In a Q+A, SAI’s 2014-15 South Asian Studies Fellow Anand Vaidya explains his interdisciplinary research on the politics conservation in India, and why India is the best place in the world to study the social sciences.
SAI: Could you talk a little about your background, and what led you to the Raghunathan Family Fellowship?
Anand Vaidya: Well when I began my undergraduate, I was originally a biologist. I went to high school in Bangalore, in South India, and I slowly became interested in anthropology via the anthropological study of science and its political uses, particularly in conservation in India. I ended up double majoring in anthropology and biology. It was something that was interesting enough to me that I decided to go on and do my PhD in Anthropology, studying the politics of conservation in India.
Soon before I started my PhD in 2007, a law had been passed in India, called the Forest Rights Act, which was passed in 2006. The law recognizes for the first time, the rights of forest-dwelling people to the land that they live on. Over the last century or more, millions of forest-dwelling people have had their land claimed, they have been evicted from their land, and they have been harassed on an ongoing basis. So this law was passed, and it was very controversial.
A number of my friends who were involved in environmentalist NGOs in India were talking about the new Forest Rights Act, and I decided to focus on it for my dissertation. And it’s that work on this law, and the movements that helped pass it, and the groups now involved in organizing people to claim land rights through it, that I wrote my dissertation on, and it’s that work that I am continuing right now at the South Asia Institute. I’m writing articles based on the research I did for my PhD, and I’m beginning my book manuscript.
SAI: What was so significant about the 2006 Forest Rights Act that you devoted so much of your research to it?
AV: It’s huge. The forest department in India controls nearly a quarter of the country’s land area. There are millions of people who either live on the land, or who live outside the forest and depend on it for their livelihoods. Denying them land rights has been a major cause of the Maoist insurgency that is going on. It is one of the major causes of the poverty of the Adivasi people who live in these areas.
The politics around it are really complicated too, because obviously, India needs to protect its forests if disastrous climate change is to be averted. India is more sensitive to climate change than most countries because it is so dependent on the monsoon, and because it is such a large population in a small area of land. I think the politics of it are fascinating.
Q: What role does gender play in the movement?
AV: The movement I did my research on was actually a women’s Dalit and Adivasi forest-dweller organization. It was led by women, and they really see the struggle to get rights to the forest as being simultaneously a question of gender justice. Something that one of the women in the village I was working in told me, was that even if they don’t get land rights, the struggle for land rights will have changed their lives. Before they started the struggle for land rights, the higher-caste men in their village and outside the village used to harass them regularly, and gender violence was much more common.
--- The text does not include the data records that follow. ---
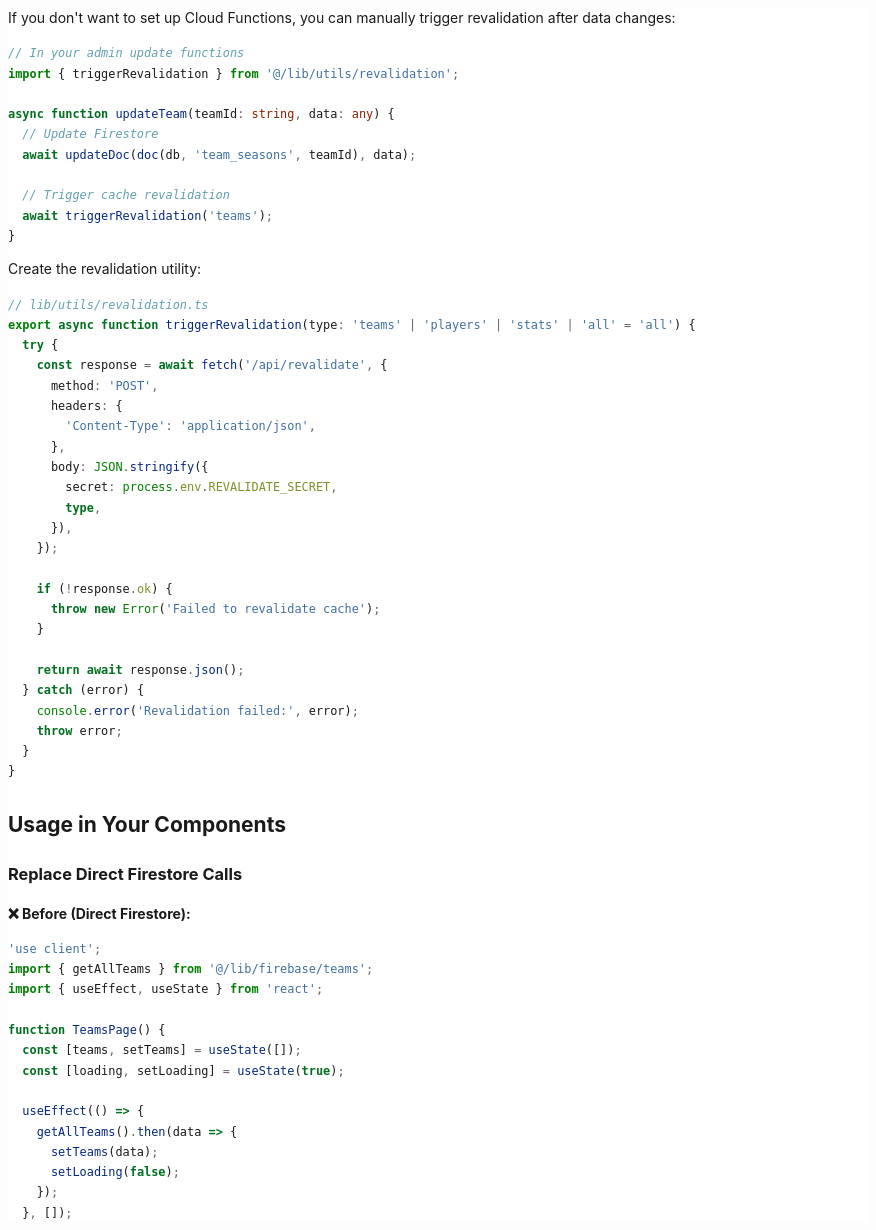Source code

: If you don't want to set up Cloud Functions, you can manually trigger revalidation after data changes:

```typescript
// In your admin update functions
import { triggerRevalidation } from '@/lib/utils/revalidation';

async function updateTeam(teamId: string, data: any) {
  // Update Firestore
  await updateDoc(doc(db, 'team_seasons', teamId), data);
  
  // Trigger cache revalidation
  await triggerRevalidation('teams');
}
```

Create the revalidation utility:

```typescript
// lib/utils/revalidation.ts
export async function triggerRevalidation(type: 'teams' | 'players' | 'stats' | 'all' = 'all') {
  try {
    const response = await fetch('/api/revalidate', {
      method: 'POST',
      headers: {
        'Content-Type': 'application/json',
      },
      body: JSON.stringify({
        secret: process.env.REVALIDATE_SECRET,
        type,
      }),
    });
    
    if (!response.ok) {
      throw new Error('Failed to revalidate cache');
    }
    
    return await response.json();
  } catch (error) {
    console.error('Revalidation failed:', error);
    throw error;
  }
}
```

## Usage in Your Components

### Replace Direct Firestore Calls

**❌ Before (Direct Firestore):**
```typescript
'use client';
import { getAllTeams } from '@/lib/firebase/teams';
import { useEffect, useState } from 'react';

function TeamsPage() {
  const [teams, setTeams] = useState([]);
  const [loading, setLoading] = useState(true);
  
  useEffect(() => {
    getAllTeams().then(data => {
      setTeams(data);
      setLoading(false);
    });
  }, []);
```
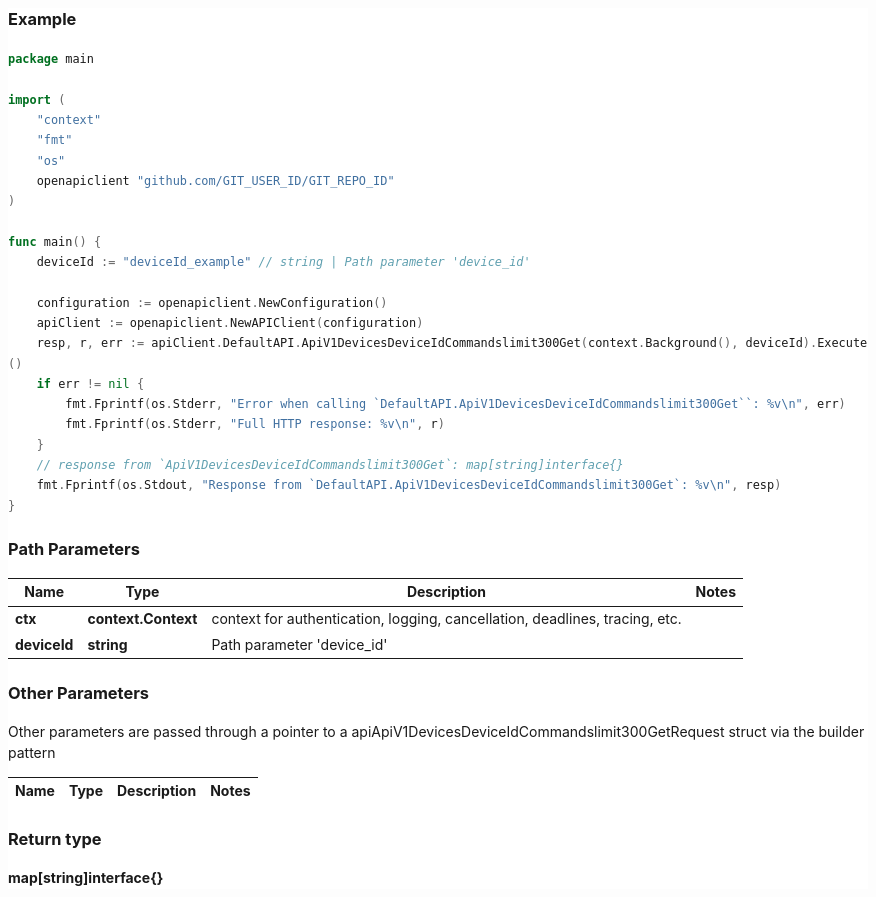 

### Example

```go
package main

import (
	"context"
	"fmt"
	"os"
	openapiclient "github.com/GIT_USER_ID/GIT_REPO_ID"
)

func main() {
	deviceId := "deviceId_example" // string | Path parameter 'device_id'

	configuration := openapiclient.NewConfiguration()
	apiClient := openapiclient.NewAPIClient(configuration)
	resp, r, err := apiClient.DefaultAPI.ApiV1DevicesDeviceIdCommandslimit300Get(context.Background(), deviceId).Execute()
	if err != nil {
		fmt.Fprintf(os.Stderr, "Error when calling `DefaultAPI.ApiV1DevicesDeviceIdCommandslimit300Get``: %v\n", err)
		fmt.Fprintf(os.Stderr, "Full HTTP response: %v\n", r)
	}
	// response from `ApiV1DevicesDeviceIdCommandslimit300Get`: map[string]interface{}
	fmt.Fprintf(os.Stdout, "Response from `DefaultAPI.ApiV1DevicesDeviceIdCommandslimit300Get`: %v\n", resp)
}
```

### Path Parameters


Name | Type | Description  | Notes
------------- | ------------- | ------------- | -------------
**ctx** | **context.Context** | context for authentication, logging, cancellation, deadlines, tracing, etc.
**deviceId** | **string** | Path parameter &#39;device_id&#39; | 

### Other Parameters

Other parameters are passed through a pointer to a apiApiV1DevicesDeviceIdCommandslimit300GetRequest struct via the builder pattern


Name | Type | Description  | Notes
------------- | ------------- | ------------- | -------------


### Return type

**map[string]interface{}**
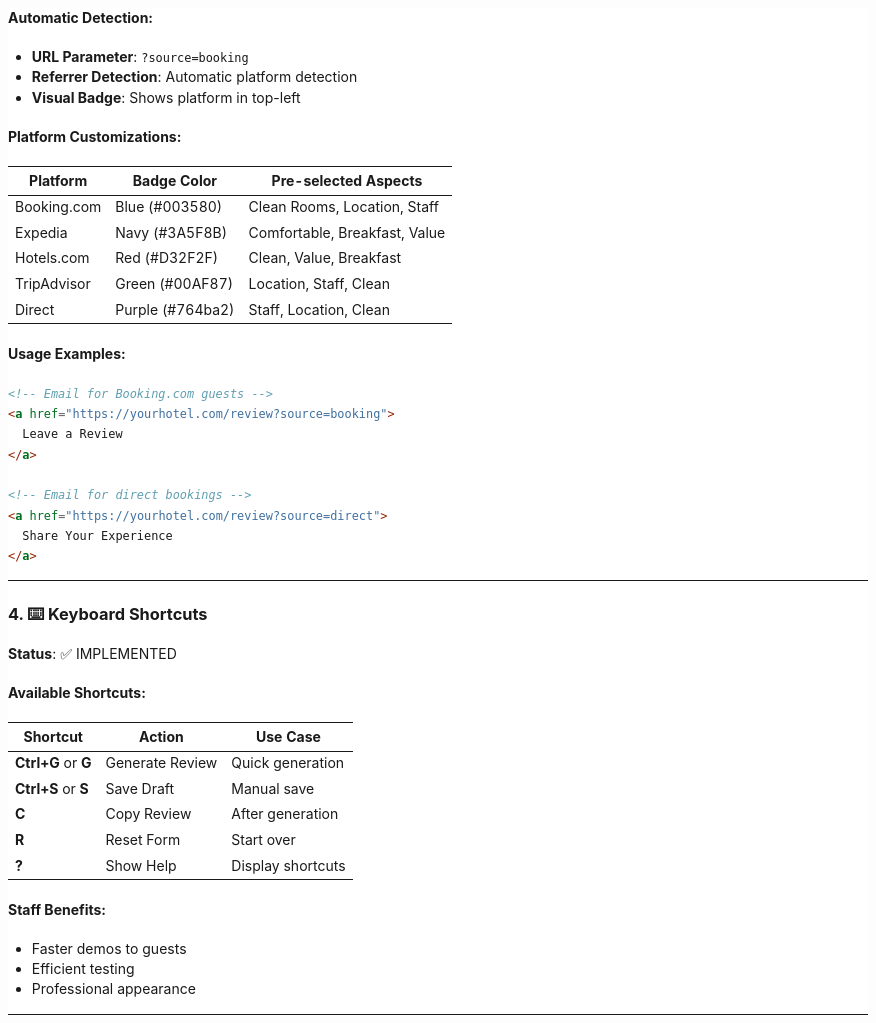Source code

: #### Automatic Detection:
- **URL Parameter**: `?source=booking`
- **Referrer Detection**: Automatic platform detection
- **Visual Badge**: Shows platform in top-left

#### Platform Customizations:

| Platform | Badge Color | Pre-selected Aspects |
|----------|------------|---------------------|
| Booking.com | Blue (#003580) | Clean Rooms, Location, Staff |
| Expedia | Navy (#3A5F8B) | Comfortable, Breakfast, Value |
| Hotels.com | Red (#D32F2F) | Clean, Value, Breakfast |
| TripAdvisor | Green (#00AF87) | Location, Staff, Clean |
| Direct | Purple (#764ba2) | Staff, Location, Clean |

#### Usage Examples:
```html
<!-- Email for Booking.com guests -->
<a href="https://yourhotel.com/review?source=booking">
  Leave a Review
</a>

<!-- Email for direct bookings -->
<a href="https://yourhotel.com/review?source=direct">
  Share Your Experience
</a>
```

---

### 4. ⌨️ **Keyboard Shortcuts**
**Status**: ✅ IMPLEMENTED

#### Available Shortcuts:

| Shortcut | Action | Use Case |
|----------|--------|----------|
| **Ctrl+G** or **G** | Generate Review | Quick generation |
| **Ctrl+S** or **S** | Save Draft | Manual save |
| **C** | Copy Review | After generation |
| **R** | Reset Form | Start over |
| **?** | Show Help | Display shortcuts |

#### Staff Benefits:
- Faster demos to guests
- Efficient testing
- Professional appearance

---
Just the fact that they had been organized in this way made them feel a lot safer and a lot more powerful. So this organization that was formed for land rights had really changed gender relations in the area.
SAI: Why India, when studying biology and anthropology? What makes India a good subject for these fields?
AV: So first it [working in India] was to see my family and do my work at the same time. But I do think that India is the best place in the world to be a social scientist. I think it’s the best place in the world to study politics. I think the politics are more complex – it might be the scale of the country, the parliamentary system, the depth of the problems. There are so many different political parties, so many different formations, so many different languages, religions, caste and community groups. There is also a very long history of political mobilization and political consciousness.
SAI: You are bringing in multiple disciplines (anthropology, history, biology, political science, political economy, legal studies) to study this issue. Why is an interdisciplinary perspective so important?
AV: It was kind of an organic outcome of the question I asked. If you’re looking at how this law got passed, what it does to political relations and this movement, you can’t answer that without looking at the history of property and law in these areas. There are critical economic questions, as well as critical ecological questions. There is just no way to understand what has happened and what’s happening without drawing on a variety of disciplines.
This interview has been edited for clarity and length.